Python k-Nearest Neighbor Algorithm instance sharing

Source: Internet
Author: User

Simple Description

This algorithm is mainly used to measure the distance between different feature values. With this distance, you can classify them.

KNN for short.

Known: the training set and the label of each training set.

Next, compare with the data in the training set to calculate the most similar k Distance. Select the category with the most similarity data. As the classification of new data.

Python instance

Copy codeThe Code is as follows:
#-*-Coding: cp936 -*-

# In Windows, cp936 encoding is used. It is better to use UTF-8 in linux.
From numpy import * # introduce the scientific computing package
Import operator # classic python function library. Operator module.

# Create a dataset
Def createDataSet ():
Group = array ([[1.0, 1.1], [1.0, 1.0], [0.1], [0,])
Labels = ['A', 'A', 'B', 'B']
Return group, labels

# Algorithm core
# Classification: input vector used for classification. It will be classified soon.
# DataSet: training sample set
# Labels: Label Vector
Def classfy0 (datasets, dataSet, labels, k ):
# Distance Calculation
DataSetSize = dataSet. shape [0] # obtain the number of rows in the array. I know that there are several training data sets.
DiffMat = tile (partition, (dataSetSize, 1)-dataSet # tile: Functions in numpy. Tile expands the original array into four identical arrays. DiffMat obtains the difference between the target and the training value.
SqDiffMat = diffMat ** 2 # each element is square
SqDistances = sqDiffMat. sum (axis = 1) # multiply the corresponding column to obtain the square of each distance.
Distances = sqDistances ** 0.5 # Start, get the distance.
SortedDistIndicies = distances. argsort () # sort in ascending order
# Select the nearest k points.
ClassCount = {}
For I in range (k ):
VoteIlabel = labels [sortedDistIndicies [I]
ClassCount [voteIlabel] = classCount. get (voteIlabel, 0) + 1
# Sorting
SortedClassCount = sorted (classCount. iteritems (), key = operator. itemgetter (1), reverse = True)
Return sortedClassCount [0] [0]

Unexpected gains

Add a self-written module to the default search path of python: Create a xxx. pth file under the python/lib/-packages directory and write it to the path of the Self-written module.

Related Article

Contact Us

The content source of this page is from Internet, which doesn't represent Alibaba Cloud's opinion; products and services mentioned on that page don't have any relationship with Alibaba Cloud. If the content of the page makes you feel confusing, please write us an email, we will handle the problem within 5 days after receiving your email.

If you find any instances of plagiarism from the community, please send an email to: info-contact@alibabacloud.com and provide relevant evidence. A staff member will contact you within 5 working days.

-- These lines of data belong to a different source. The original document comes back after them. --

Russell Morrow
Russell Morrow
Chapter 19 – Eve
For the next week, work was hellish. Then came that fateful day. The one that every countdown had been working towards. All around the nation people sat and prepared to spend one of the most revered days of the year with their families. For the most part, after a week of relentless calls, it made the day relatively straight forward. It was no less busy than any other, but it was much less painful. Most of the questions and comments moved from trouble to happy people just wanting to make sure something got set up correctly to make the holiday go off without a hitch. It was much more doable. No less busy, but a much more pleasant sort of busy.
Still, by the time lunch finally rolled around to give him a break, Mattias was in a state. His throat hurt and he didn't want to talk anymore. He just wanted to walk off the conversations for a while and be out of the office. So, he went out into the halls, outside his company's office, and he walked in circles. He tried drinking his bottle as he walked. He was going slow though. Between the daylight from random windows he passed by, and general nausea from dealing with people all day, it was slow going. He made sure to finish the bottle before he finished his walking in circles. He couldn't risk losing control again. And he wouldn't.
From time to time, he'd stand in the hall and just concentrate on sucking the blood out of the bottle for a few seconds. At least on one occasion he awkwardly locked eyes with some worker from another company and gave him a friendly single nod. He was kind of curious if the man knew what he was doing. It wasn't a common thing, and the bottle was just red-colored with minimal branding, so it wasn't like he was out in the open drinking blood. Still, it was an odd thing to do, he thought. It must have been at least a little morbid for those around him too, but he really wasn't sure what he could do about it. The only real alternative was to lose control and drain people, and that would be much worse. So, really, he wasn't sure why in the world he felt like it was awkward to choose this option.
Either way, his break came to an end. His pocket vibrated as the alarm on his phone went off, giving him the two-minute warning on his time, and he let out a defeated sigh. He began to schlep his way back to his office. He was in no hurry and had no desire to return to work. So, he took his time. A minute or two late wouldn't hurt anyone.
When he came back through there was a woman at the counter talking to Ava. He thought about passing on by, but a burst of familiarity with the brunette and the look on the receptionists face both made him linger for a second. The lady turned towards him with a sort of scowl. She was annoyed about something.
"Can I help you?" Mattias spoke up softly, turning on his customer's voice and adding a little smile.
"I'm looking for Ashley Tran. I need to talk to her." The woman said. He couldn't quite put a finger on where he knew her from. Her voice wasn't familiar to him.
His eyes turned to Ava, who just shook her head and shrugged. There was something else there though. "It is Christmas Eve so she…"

A Free Trial That Lets You Build Big!

Start building with 50+ products and up to 12 months usage for Elastic Compute Service

  • Sales Support

    1 on 1 presale consultation

  • After-Sales Support

    24/7 Technical Support 6 Free Tickets per Quarter Faster Response

  • Alibaba Cloud offers highly flexible support services tailored to meet your exact needs.